Er ist ein junger, ruhiger, sehr umgänglicher Typ. Ein angenehmer Zeitgenosse, der mit all seinen Mitmenschen gut klarkommt. Er verbringt viel Zeit mit seiner Familie, seiner Freundin und seinen Freunden. Danilo Wiebe ist ausrechenbar – könnte man schnell denken. Unterhält man sich jedoch etwas länger mit dem sympathischen 21-Jährigen, offenbart der südländisch wirkende Neuzugang auch ganz andere Seiten, die man von ihm so zunächst nicht erwarten würde. Am Dienstag verlängerte er seinen am Saisonende auslaufenden Vertrag vorzeitig bis 2018.

“Zum Schwein werden”

„In 90 Minuten kann es durchaus vorkommen, dass man sich mit den Gegenspielern in die Haare bekommt. Auch im Training kann man mit seinen Mitspielern aneinander rasseln. Auf dem Platz darf man auch mal zum Schwein werden, aber im Nachgang sollten solche Auseinandersetzungen wieder aus der Welt sein“, erklärt der vermeintliche Sonnyboy, der – wie beim SCP auch – schon immer zwei Spitznamen hatte: „Beim Fußball wurde ich oft „Nilo“ genannt, in der Schule wurde ich fast nur mit „Danny“ angesprochen.“

Geboren ist Danilo Wiebe in Siegburg, im Süden Nordrhein-Westfalens. Seine Wurzeln liegen aber nicht nur in der Metropolregion Rhein-Ruhr. Denn im Teenageralter kamen seine Eltern, die beide in Kasachstan geboren und deshalb auch der russischen Sprache mächtig sind, nach Deutschland. „Ich selbst beherrsche die Sprache leider nicht.
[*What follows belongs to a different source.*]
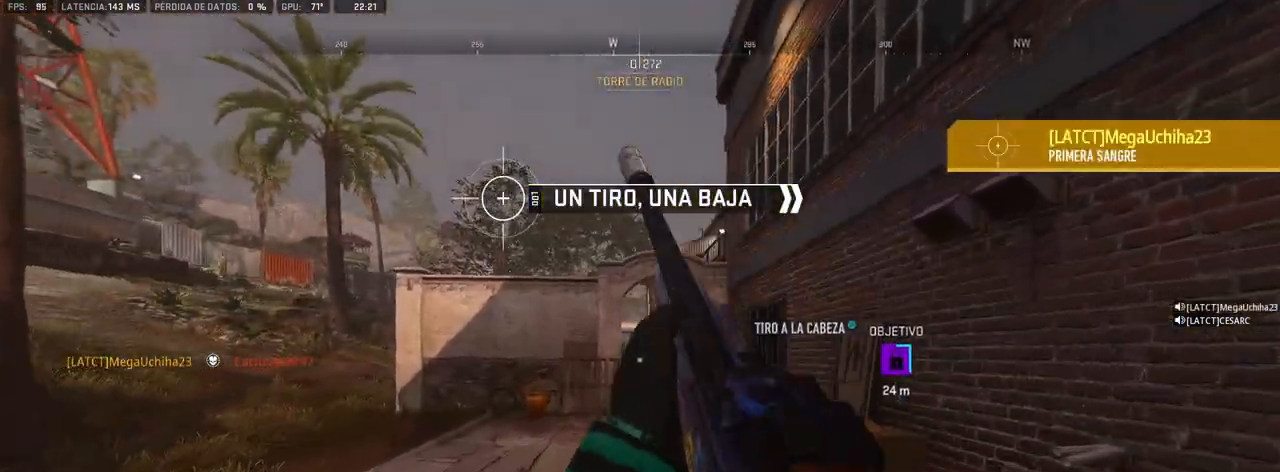
{"buttons": ["L1"], "left_stick": "right", "right_stick": "center", "events": [[83, "R3", "up"], [133, "L1", "down"], [383, "right_stick", "up"], [467, "right_stick", "center"]]}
Viele denken, dass ich durch meinen Vornamen eher aus einem südlichen Land komme, damit liegen die meisten aber falsch“, wird in seinem Elternhaus überwiegend deutsch gesprochen: „Nur wenn wir Kinder etwas nicht verstehen sollten, es um Geschenke oder andere Überraschungen ging, haben meine Eltern ins Russische gewechselt“, gesteht der 21-jährige Adlerträger schmunzelnd.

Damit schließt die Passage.